Clinical trials are studies using the drug in humans, designed to identify new and better treatments for diseases. Clinical trials determine if a drug is safe and effective, at what doses it works best and what the side effects are. The organization Pharmaceutical Research and Manufacturers of America estimates that only five in 5,000 compounds that enter preclinical testing make it to human testing, and only one of those five may be safe and effective enough to eventually reach pharmacy shelves. The process has been likened to looking for a needle in a haystack!

Clinical trials are carried out in phases. Phase I determines how much of a new drug or treatment can be safely given to humans. A small number of patients (20-80) are given increasing dosages of the drug or treatment and carefully monitored for side effects. Phase II trials are conducted in even larger groups of people (100-300) to determine whether the new treatment actually destroys or slows progression of the disease and further evaluates the safety of the treatment. Phase III studies are conducted in even larger groups of patients to confirm the drug's effectiveness, monitor side effects, compare it to commonly used treatments and collect information that will allow the drug to be used safely. Following Phase III trials, FDA approval for marketing or rejection of the drug may occur. Following approval, Phase IV post-marketing studies are often initiated, which enable additional information about the drug's risks, benefits and optimal use to be gathered.

Clinical trials may be sponsored by pharmaceutical and/or biotechnology companies, but are administered at hospital and/or research institutions by physician experts in the disease field. Each site (hospital and/or research institution) is required to receive approval by an IRB (institutional review board) before clinical trials on patients can begin. An IRB is a panel of scientists, ethicists and non-scientists charged with overseeing clinical research where the clinical studies are conducted. It is the responsibility of the IRB to review the study protocol or research plan and ensure that risks to patients are minimized and that the study complies with all necessary guidelines.

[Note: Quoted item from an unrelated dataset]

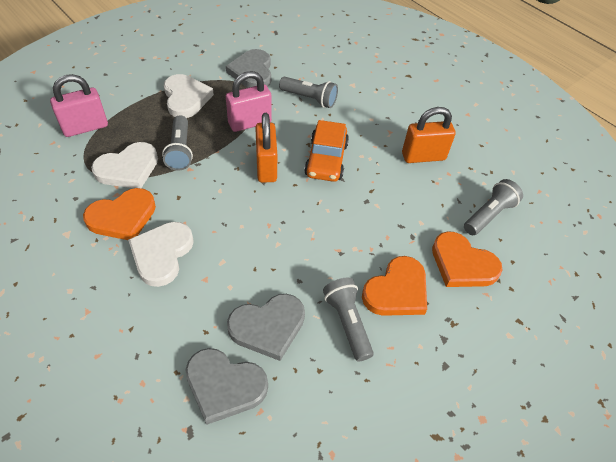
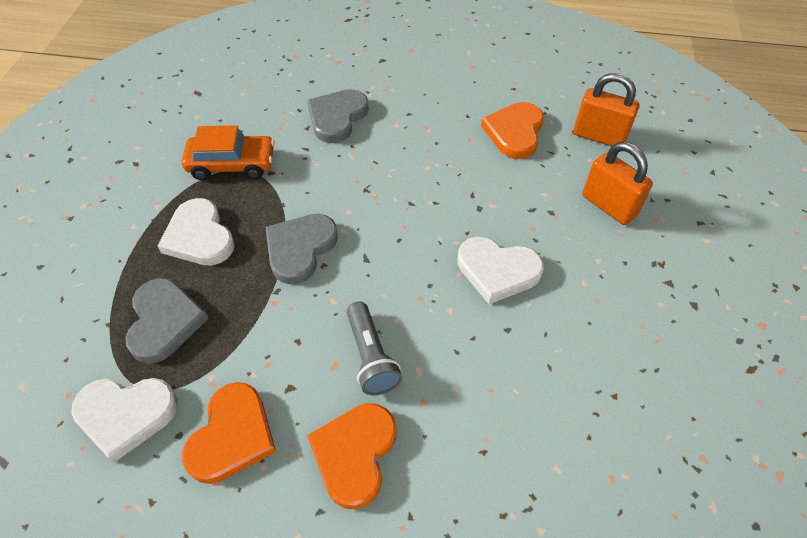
grey flashlight: [162,115,193,171] [279,77,338,108] [323,278,374,362] [464,179,523,235] = 4 -> [347,302,402,395] = 1
pink padlock: [50,74,108,137] [226,71,272,132] = 2 -> none = 0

As a volunteer in a clinical trial, you are participating in the development of new medical therapies – therapies that may offer better treatments and even cures for life-threatening and chronic diseases. The hope of personally benefiting from a new treatment or the desire to take part in research that might one day benefit other people is what motivates some people to take part in clinical trials. For patients suffering from a chronic disease, like pemphigus vulgaris, where a good treatment does not currently exist, the need for clinical trial participation is even more critical. Without patients as active clinical trial participants, it makes it more difficult and takes it much longer to make new treatments available.

So, is the risk of participating in a clinical trial worth a benefit that comes with no guarantee for the participant and/or others with the same disease? Ultimately, through a process of information gathering, weighing of the risks and potential benefits, and perhaps some soul searching, the answer will be one only you, the person considering trial participation, can provide.

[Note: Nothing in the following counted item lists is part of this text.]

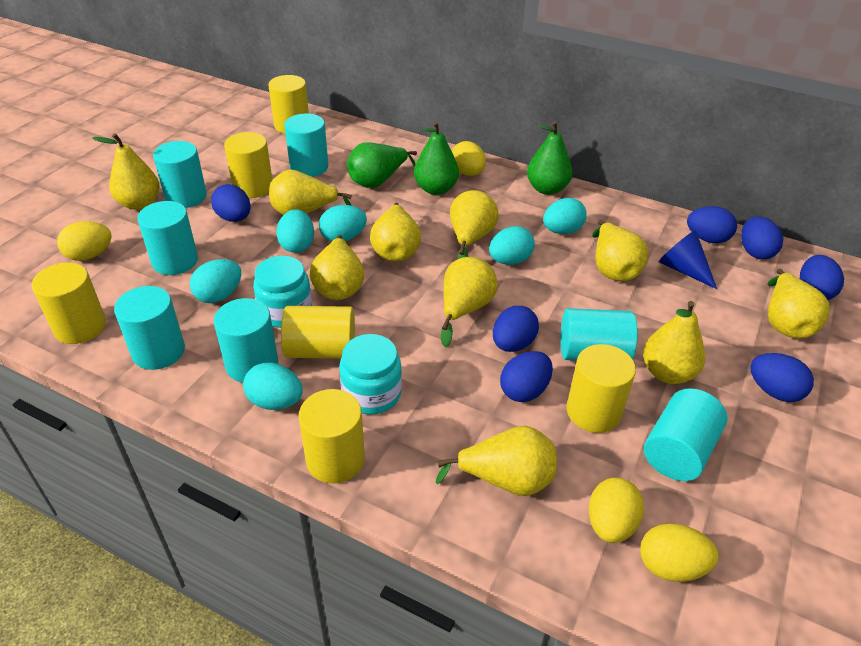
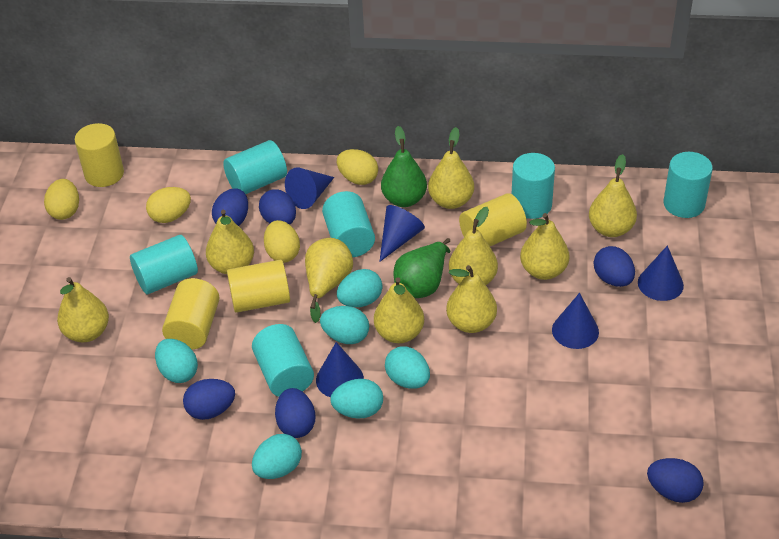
blue cone: [659,230,717,289] = 1 -> [285,168,334,209] [316,342,364,397] [379,205,425,262] [552,293,599,349] [638,245,684,301] = 5
blue egg: [211,184,251,222] [493,306,539,352] [500,351,553,402] [687,206,737,243] [741,216,783,259] [750,353,814,402] [800,255,844,300] = 7 -> [183,379,235,420] [212,188,248,226] [259,189,296,225] [275,388,315,438] [594,246,635,287] [647,458,704,503] = 6
green pear: [347,142,417,188] [414,121,459,195] [527,121,573,195] = 3 -> [381,126,427,207] [393,238,451,298] = 2
turquoise cylinder: [114,286,185,370] [137,201,198,275] [153,141,207,208] [214,298,278,383] [284,114,328,177] [561,308,638,361] [644,388,728,481] = 7 -> [130,235,198,294] [223,140,287,194] [252,324,314,397] [322,191,375,257] [512,153,555,219] [664,152,713,218] = 6
turquoise jar: [253,256,312,328] [339,334,402,415] = 2 -> none = 0
yellow cylinder: [32,263,106,344] [224,132,272,198] [268,75,309,134] [281,306,355,359] [299,389,365,483] [567,344,636,433] = 6 -> [75,123,124,187] [162,278,220,349] [227,260,290,313] [459,193,527,246] = 4
yellow pear: [92,133,160,210] [269,170,352,215] [310,235,364,300] [370,202,421,261] [435,426,557,496] [441,257,497,347] [450,190,499,259] [592,220,648,281] [643,301,705,384] [767,269,830,338] = 10 -> [57,277,109,342] [206,210,254,274] [305,238,353,323] [374,277,424,343] [428,127,474,209] [446,265,497,333] [449,207,498,285] [520,213,569,280] [589,154,637,237] = 9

Without individuals with these diseases willing to participate in clinical trials, safer, more effective therapies than existing ones would never make it to the clinic.

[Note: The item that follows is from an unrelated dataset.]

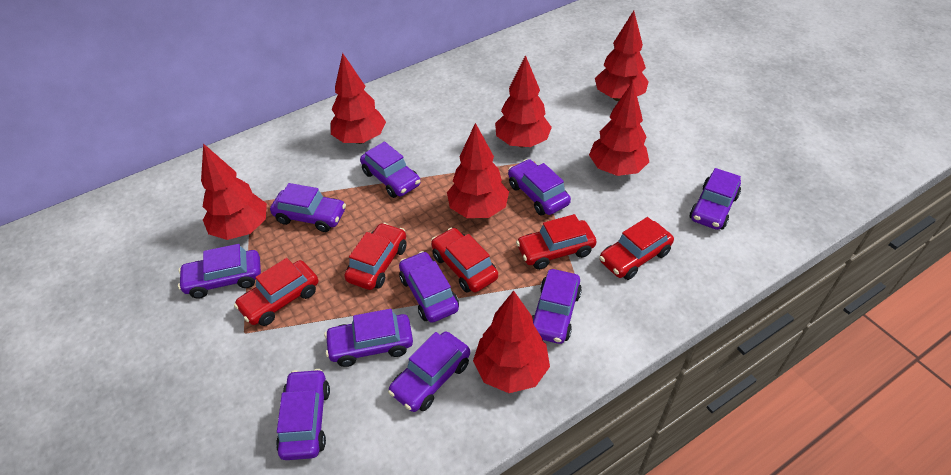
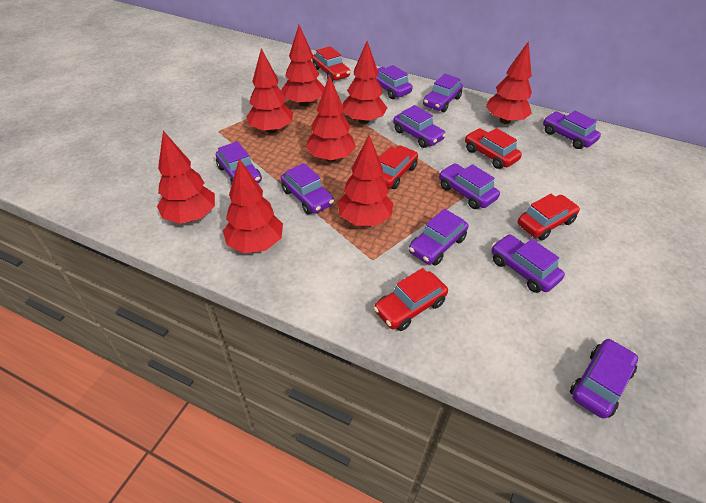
red tree: [201,143,267,240] [331,53,386,144] [447,123,509,218] [473,291,550,393] [495,55,552,147] [589,82,649,176] [595,11,649,101] = 7 -> [157,131,215,224] [223,159,283,253] [246,48,293,134] [281,25,325,107] [306,75,356,162] [337,135,394,226] [343,41,387,124] [486,41,532,124] = 8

Although participation in a clinical trial may not benefit you directly, and is associated with a certain amount of risk, there is a possibility that information learned in the trial may contribute to better treatment of autoimmune diseases in the future. We understand that participation in clinical trials takes away time from work and home. However, individuals who participate in clinical trials generally receive the highest quality of medical care available and the frequent monitoring required may detect potential disease flares earlier, thus making them easier to treat with standard therapies.